Cucumber Gazpacho

Hot, sticky days make cooking a sweltering chore, and this cooling soup is an antidote. Here’s an easy, cold gazpacho-style soup using seasonal cucumbers, avocados and basil from Allyson Kramer.


1 ripe avocado
1 medium cucumber, skin on and seeds removed
2 small bunches of basil
1 clove garlic
2 scallions, both green and white parts
2 cups water
1 and 1/4 teaspoon salt
1 lime, juiced


Chill the ingredients and the blend until desired smoothness. Return to the refrigerator and chill until ready to serve. Garnish with thinly sliced cucumbers and basil leaves.

Serves 4. Takes 10 minutes.

Sweet Chickpea Tacos

Chickpeas are a hardy staple, and getting them fresh in spring instead of canned or dried is truly a delight. Strawberries and avocados contrast nicely with the chickpeas’ nuttiness.

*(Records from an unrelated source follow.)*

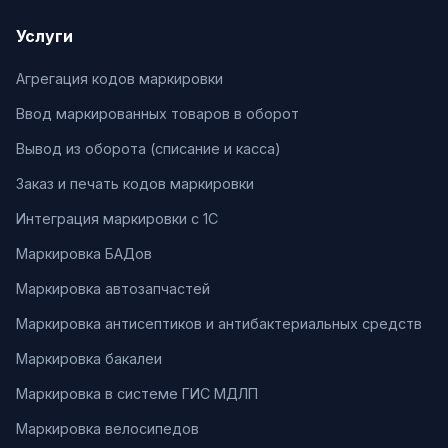
Услуги
Агрегация кодов маркировки
Ввод маркированных товаров в оборот
Вывод из оборота (списание и касса)
Заказ и печать кодов маркировки
Интеграция маркировки с 1С
Маркировка БАДов
Маркировка автозапчастей
Маркировка антисептиков и антибактериальных средств
Маркировка бакалеи
Маркировка в системе ГИС МДЛП
Маркировка велосипедов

Recipe and Photo by Sarah O’Toole of Cooking with CSA



  • 2 Tbsp. maple syrup
  • 1 Tbsp. cinnamon
  •  1/2 Tbsp. ginger 1/2 tsp. nutmeg


  • 1 can chickpeas
  • 1 package organic corn tortillas
  • 2 cups strawberries
  • 1 large avocado
  • 1 orange
  • 2 cups lettuce

Garnish with Salsa


  1. In a large bowl add all marinade ingredients, stir to combine.
  2. Then add rinsed chickpeas to bowl, stir well.
  3. Place bowl with chickpeas in refrigerator until ready to serve.
  4. Next chop the strawberries, avocados and place in a bowl, stir well.
  5. Chop orange into 4 pieces and squeeze juice of 1 slice into strawberry mixture.
  6. Then thinly slice lettuce and set aside.
  7. Next heat frying pan over medium heat and place tortillas in pan, heat until warm.
  8. Place in foil until all tortillas are ready to be served. To assemble, place lettuce on tortilla then chickpeas, then strawberry mixture and top with salsa.